Work instruction: Can you transcribe the Johnson Air Base passage word for word, everything from "During the postwar" down to "War broke out."?
[[ Reading passage, beginning ]]
After the end of the war, the United States Army Air Forces Fifth Air Force headquarters on Okinawa was moved to Japan and was established at Irumagawa on 25 September 1945. The base was renamed Johnson Air Base in honor of Lieutenant Colonel Gerald R. Johnson, the former commander of the USAAF 49th Fighter Group who was killed in a B-25 Mitchell crash while on approach to Irumagawa during a typhoon.

Johnson Air Base was a major United States Air Force base in Japan during the occupation years, then later during the Korean War and the 1950s. USAF Far East Air Force (Later Pacific Air Forces) command units based at Johnson were:

- Rankin's Raiders, US Navy PBY-5 and 5A Catalinas
- Headquarters, Fifth Air Force, September 1945 – January 1946
- Headquarters, 314th Composite Wing, June 1946 – August 1948
- Headquarters, 41st Air Division, March 1952 – June 1962

Operational USAF units based at Johnson were:

- 71st Reconnaissance Group, April–October 1947 (F-6/P-51 Mustang)
 During the postwar years, the unit photographed areas of Japan and South Korea, which in 1950, provided much of the initial intelligence of the area when the Korean War broke out.

- 35th Fighter Group (later Wing), October 1945 – April 1950; August–December 1950; May 1951 – August 1954 (F-51 Mustang, F-61 Black Widow, F-82 Twin Mustang, F-80 Shooting Star, F-86 Sabre)
 Initially flew air defense missions in Japan as part of the army of occupation. Engaged in combat operations in South Korea after the June 1950 invasion by North Korea. Reassigned back without personnel and equipment back to Johnson AB in May 1951, replacing 4th Fighter Wing where it was remanned and equipped with F-51s and F-80s; returned to the air defense mission for Japan. Moved to Yokota AB in October 1954 when 3d Bomb Wing moved back to Johnson from South Korea.

- 157th Liaison Squadron, at least most of 1946 (L-5 Sentinel)
- 4th Fighter Wing, December 1950 – March 1951 (F-86 Sabre)
 Arrived in Japan in December 1950 with F-86 Sabres aboard aircraft carriers. The primary mission of the wing was air superiority, and the Sabre was capable of battling the North Korean Soviet-built MiG-15 on equal terms. From Johnson AB detachments deployed in mid-December to bases in South Korea, rotating between South Korea and Japan through February 1951. Then, the 4th FW moved in stages to South Korea, with all elements moved to South Korea by March.
[[ Reading passage, end ]]
[[ Data listing, beginning ]]
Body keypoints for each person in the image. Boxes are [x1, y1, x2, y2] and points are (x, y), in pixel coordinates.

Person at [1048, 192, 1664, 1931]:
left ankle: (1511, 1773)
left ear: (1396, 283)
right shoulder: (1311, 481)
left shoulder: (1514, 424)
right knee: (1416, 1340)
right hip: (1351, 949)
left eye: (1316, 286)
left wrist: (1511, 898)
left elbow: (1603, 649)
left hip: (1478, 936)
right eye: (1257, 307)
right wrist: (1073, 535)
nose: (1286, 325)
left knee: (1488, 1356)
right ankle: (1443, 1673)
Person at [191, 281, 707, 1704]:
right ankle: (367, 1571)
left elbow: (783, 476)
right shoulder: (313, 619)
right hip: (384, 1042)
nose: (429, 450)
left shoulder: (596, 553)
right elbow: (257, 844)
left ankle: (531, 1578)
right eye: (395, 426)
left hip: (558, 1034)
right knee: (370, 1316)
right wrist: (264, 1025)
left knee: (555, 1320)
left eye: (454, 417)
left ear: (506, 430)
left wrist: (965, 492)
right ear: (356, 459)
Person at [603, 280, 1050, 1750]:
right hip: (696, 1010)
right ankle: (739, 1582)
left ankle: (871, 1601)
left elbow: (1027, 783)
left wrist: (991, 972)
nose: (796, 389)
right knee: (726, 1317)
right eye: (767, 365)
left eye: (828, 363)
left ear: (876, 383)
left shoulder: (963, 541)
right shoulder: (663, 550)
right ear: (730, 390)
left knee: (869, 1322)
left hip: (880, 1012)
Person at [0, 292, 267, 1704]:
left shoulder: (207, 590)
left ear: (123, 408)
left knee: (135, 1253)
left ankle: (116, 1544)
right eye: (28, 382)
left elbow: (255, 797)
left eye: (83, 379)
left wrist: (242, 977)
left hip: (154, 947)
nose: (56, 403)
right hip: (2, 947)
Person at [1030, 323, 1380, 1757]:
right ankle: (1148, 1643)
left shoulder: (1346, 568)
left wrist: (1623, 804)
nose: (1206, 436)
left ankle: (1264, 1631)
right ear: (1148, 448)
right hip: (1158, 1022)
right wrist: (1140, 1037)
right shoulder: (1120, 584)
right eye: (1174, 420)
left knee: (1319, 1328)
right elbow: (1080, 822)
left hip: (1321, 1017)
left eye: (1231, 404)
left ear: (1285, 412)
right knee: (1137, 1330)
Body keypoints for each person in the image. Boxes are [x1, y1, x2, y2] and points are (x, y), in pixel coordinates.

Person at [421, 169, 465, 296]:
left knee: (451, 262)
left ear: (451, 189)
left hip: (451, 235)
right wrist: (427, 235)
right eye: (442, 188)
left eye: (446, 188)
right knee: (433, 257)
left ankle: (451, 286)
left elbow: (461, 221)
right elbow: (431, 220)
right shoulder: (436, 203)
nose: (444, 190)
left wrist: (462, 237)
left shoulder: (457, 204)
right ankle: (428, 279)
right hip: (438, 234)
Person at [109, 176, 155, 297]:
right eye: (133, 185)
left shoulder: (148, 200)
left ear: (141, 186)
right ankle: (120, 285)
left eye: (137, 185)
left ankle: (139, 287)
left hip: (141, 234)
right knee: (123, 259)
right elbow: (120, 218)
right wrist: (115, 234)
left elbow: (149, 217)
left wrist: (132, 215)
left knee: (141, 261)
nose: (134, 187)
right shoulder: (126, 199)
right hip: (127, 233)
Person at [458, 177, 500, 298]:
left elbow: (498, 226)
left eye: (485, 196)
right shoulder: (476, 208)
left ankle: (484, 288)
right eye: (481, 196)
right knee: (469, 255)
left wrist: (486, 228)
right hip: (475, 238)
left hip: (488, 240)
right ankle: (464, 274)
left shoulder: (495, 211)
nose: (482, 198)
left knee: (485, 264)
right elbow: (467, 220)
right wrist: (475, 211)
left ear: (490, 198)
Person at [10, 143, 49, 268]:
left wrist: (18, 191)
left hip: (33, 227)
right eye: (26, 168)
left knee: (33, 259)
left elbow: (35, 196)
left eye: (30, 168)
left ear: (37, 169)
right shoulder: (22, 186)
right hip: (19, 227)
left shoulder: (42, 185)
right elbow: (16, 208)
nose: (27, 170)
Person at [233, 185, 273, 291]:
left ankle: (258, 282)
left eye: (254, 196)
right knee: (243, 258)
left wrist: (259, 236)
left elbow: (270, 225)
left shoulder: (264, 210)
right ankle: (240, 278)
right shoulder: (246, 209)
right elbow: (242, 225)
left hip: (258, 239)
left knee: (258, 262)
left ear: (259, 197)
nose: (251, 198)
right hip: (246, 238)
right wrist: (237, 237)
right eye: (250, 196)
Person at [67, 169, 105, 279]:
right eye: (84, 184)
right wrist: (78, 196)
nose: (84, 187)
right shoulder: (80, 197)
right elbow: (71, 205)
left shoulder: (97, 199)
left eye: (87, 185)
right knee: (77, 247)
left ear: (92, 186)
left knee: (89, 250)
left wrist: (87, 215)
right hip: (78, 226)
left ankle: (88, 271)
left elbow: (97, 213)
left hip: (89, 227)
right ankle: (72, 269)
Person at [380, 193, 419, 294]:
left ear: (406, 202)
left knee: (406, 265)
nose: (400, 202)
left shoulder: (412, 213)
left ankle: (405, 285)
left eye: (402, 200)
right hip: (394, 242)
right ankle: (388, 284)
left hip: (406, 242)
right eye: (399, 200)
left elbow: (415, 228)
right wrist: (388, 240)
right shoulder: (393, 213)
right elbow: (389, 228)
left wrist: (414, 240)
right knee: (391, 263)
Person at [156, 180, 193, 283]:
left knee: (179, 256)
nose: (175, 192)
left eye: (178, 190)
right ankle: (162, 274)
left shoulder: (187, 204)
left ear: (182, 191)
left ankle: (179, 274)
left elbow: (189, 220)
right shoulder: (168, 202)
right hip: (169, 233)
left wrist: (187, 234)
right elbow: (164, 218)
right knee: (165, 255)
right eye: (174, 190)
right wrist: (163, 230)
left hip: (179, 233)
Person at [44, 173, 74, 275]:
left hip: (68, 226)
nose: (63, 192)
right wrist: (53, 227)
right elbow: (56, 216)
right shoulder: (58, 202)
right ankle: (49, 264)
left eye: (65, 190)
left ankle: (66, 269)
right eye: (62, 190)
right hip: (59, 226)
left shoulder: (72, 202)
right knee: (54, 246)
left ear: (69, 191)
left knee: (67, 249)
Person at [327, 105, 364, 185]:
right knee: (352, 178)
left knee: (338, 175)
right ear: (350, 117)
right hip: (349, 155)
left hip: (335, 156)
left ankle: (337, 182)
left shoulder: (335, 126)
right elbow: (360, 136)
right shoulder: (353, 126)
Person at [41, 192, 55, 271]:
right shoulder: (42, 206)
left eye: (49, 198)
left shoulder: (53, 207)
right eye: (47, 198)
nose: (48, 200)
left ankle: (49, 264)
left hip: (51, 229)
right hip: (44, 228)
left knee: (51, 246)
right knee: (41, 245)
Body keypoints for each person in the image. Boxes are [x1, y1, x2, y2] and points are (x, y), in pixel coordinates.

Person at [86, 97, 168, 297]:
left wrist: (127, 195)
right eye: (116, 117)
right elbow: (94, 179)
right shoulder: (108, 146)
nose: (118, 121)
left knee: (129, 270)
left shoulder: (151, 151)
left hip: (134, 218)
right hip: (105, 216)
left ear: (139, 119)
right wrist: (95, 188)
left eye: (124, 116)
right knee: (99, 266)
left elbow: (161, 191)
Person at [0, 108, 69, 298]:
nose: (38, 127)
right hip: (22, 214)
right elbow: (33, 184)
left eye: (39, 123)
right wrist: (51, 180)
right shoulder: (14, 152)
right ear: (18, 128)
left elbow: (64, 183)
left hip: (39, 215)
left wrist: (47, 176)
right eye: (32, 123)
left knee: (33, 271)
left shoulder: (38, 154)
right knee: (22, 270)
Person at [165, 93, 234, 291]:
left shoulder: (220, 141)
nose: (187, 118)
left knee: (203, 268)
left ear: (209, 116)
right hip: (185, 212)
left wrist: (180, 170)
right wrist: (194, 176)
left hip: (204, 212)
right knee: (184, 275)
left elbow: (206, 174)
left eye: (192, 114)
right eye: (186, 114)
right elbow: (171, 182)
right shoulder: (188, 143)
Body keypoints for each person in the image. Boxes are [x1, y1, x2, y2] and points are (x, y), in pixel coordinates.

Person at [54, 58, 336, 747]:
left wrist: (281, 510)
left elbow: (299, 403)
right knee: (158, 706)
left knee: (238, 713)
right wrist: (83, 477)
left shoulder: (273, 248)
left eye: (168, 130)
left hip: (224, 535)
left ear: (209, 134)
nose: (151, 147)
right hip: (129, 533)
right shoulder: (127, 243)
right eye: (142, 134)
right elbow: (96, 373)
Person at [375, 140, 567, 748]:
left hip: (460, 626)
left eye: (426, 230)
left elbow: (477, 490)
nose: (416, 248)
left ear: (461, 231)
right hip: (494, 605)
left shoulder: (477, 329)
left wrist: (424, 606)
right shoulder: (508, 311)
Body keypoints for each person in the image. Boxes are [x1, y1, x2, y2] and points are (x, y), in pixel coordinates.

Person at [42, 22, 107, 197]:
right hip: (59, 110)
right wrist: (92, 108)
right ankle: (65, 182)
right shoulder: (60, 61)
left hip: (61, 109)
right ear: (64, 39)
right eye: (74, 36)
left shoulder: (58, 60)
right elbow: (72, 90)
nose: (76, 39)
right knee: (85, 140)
[[ Data listing, end ]]
Your response:
During the postwar years, the unit photographed areas of Japan and South Korea, which in 1950, provided much of the initial intelligence of the area when the Korean War broke out.